O acompanhamento é feito pelo Centro Especializado de Atendimento à Mulher (Ceam), do Governo do Estado, onde ela encontrou apoio e ajuda profissional. “Muitas pessoas tentaram abafar a situação, principalmente na igreja. Não é fácil sair disso, mas aqui existem pessoas preparadas para nos ajudar”, recomenda.
Violência dentro de casa
Levantamento do Instituto DataSenado em parceria com o Observatório da Mulher Contra a Violência, realizado no ano passado, apontou que em 74% dos casos de violência contra a mulher (incluindo todo tipo de agressão), os autores são pessoas que têm ou tiveram relações afetivas com a vítima.
Conforme o levantamento, deste percentual 41% refere-se ao atual marido, companheiro ou namorado, apontado como autor da agressão. Outros 33% são relacionados aos ex-companheiro. Grande parte dos casos não é reportada. De acordo com a pesquisa, isso ocorre por medo, dependência financeira e preocupação com a preocupação dos filhos, além da vergonha da agressão sofrida.
No caso de violência sexual, a situação é ainda mais delicada. Isso porque o próprio Código Penal estabelecia, até 2003, como “dívida conjugal” a recusa do cônjuge em manter relações sexuais. A operadora de caixa mencionada no início desta matéria lembra que até mesmo a Bíblia era usada pelo marido como argumento para forçá-la, por saber de sua fé cristã. “Ele dizia que meu corpo pertencia a ele e eu não podia me negar. Hoje faço parte de um grupo de feministas cristãs que não têm medo de tratar desse assunto e sei que não é dessa forma”, esclarece.
Assim como grande parte das vítimas desse tipo de violência, ela tinha medo de que ninguém acreditasse que era violentada por se tratar do cônjuge. “Fiz a denúncia na Delegacia da Mulher e quando vi que acolheram foi um alívio. Hoje estou sob efeito de medida protetiva”, diz.
O que diz a lei
A legislação atual é clara em relação ao crime de estupro, mesmo estando inserido dentro de um relacionamento. De acordo com o Código Penal Brasileiro, com redação dada em 2009 ao artigo 213, é caracterizado como estupro o ato de “constranger alguém, mediante violência ou grave ameaça, a ter conjunção carnal ou a praticar ou permitir que com ele se pratique outro ato libidinoso”. A pena prevista para esse crime é seis a dez anos de prisão.

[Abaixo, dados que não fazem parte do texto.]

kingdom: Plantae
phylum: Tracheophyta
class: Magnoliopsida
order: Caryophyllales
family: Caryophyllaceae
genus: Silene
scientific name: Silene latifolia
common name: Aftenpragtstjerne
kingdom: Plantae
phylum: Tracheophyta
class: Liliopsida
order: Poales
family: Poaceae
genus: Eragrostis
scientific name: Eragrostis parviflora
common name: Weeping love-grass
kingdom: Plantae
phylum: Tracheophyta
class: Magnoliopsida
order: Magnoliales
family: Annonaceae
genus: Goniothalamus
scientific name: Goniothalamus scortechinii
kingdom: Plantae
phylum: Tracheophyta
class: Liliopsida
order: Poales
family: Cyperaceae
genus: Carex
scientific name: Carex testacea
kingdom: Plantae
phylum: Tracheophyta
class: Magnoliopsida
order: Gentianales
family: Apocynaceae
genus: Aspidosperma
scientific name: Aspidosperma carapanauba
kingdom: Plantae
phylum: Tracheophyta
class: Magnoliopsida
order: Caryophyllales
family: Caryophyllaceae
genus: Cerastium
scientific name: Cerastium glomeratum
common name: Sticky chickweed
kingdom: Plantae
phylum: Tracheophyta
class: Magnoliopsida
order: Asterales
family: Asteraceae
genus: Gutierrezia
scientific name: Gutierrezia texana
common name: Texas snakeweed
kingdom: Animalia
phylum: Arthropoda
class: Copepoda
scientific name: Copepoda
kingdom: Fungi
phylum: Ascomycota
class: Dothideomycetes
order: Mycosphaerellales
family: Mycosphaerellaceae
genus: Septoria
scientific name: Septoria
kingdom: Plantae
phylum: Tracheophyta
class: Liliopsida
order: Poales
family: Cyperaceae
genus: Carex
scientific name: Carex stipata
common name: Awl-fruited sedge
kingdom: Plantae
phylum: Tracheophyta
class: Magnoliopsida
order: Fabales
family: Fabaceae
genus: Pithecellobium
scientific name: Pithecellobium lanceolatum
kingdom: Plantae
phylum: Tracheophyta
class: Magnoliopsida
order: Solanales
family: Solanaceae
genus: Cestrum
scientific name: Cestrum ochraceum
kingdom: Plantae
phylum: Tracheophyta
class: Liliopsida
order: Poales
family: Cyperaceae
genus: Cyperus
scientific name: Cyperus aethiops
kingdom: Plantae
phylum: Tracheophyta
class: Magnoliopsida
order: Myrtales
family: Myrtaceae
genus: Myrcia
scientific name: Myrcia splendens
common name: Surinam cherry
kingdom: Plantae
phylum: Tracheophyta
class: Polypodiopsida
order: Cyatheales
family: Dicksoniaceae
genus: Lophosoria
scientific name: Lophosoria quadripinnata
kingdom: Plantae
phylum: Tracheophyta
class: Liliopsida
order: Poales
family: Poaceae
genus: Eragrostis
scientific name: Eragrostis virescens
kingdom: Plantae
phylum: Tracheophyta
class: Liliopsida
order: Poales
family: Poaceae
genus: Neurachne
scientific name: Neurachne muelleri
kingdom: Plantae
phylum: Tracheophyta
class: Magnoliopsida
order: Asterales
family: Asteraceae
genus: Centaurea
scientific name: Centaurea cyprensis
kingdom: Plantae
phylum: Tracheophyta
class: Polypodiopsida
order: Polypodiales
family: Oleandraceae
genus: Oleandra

Na Lei Maria da Penha, a descrição é ainda mais específica e elenca entre as formas de violência contra a mulher, a violência sexual “entendida como qualquer conduta que a constranja a presenciar, a manter ou a participar de relação sexual não desejada, mediante intimidação, ameaça, coação ou uso da força”.
No texto da lei, estão previstas ainda como crime condutas que “induzam a comercializar ou a utilizar, de qualquer modo, a sua sexualidade, que a impeça de usar qualquer método contraceptivo ou que a force ao matrimônio, à gravidez, ao aborto ou à prostituição, mediante coação, chantagem, suborno ou manipulação, ou que limite ou anule o exercício de seus direitos sexuais e reprodutivos”.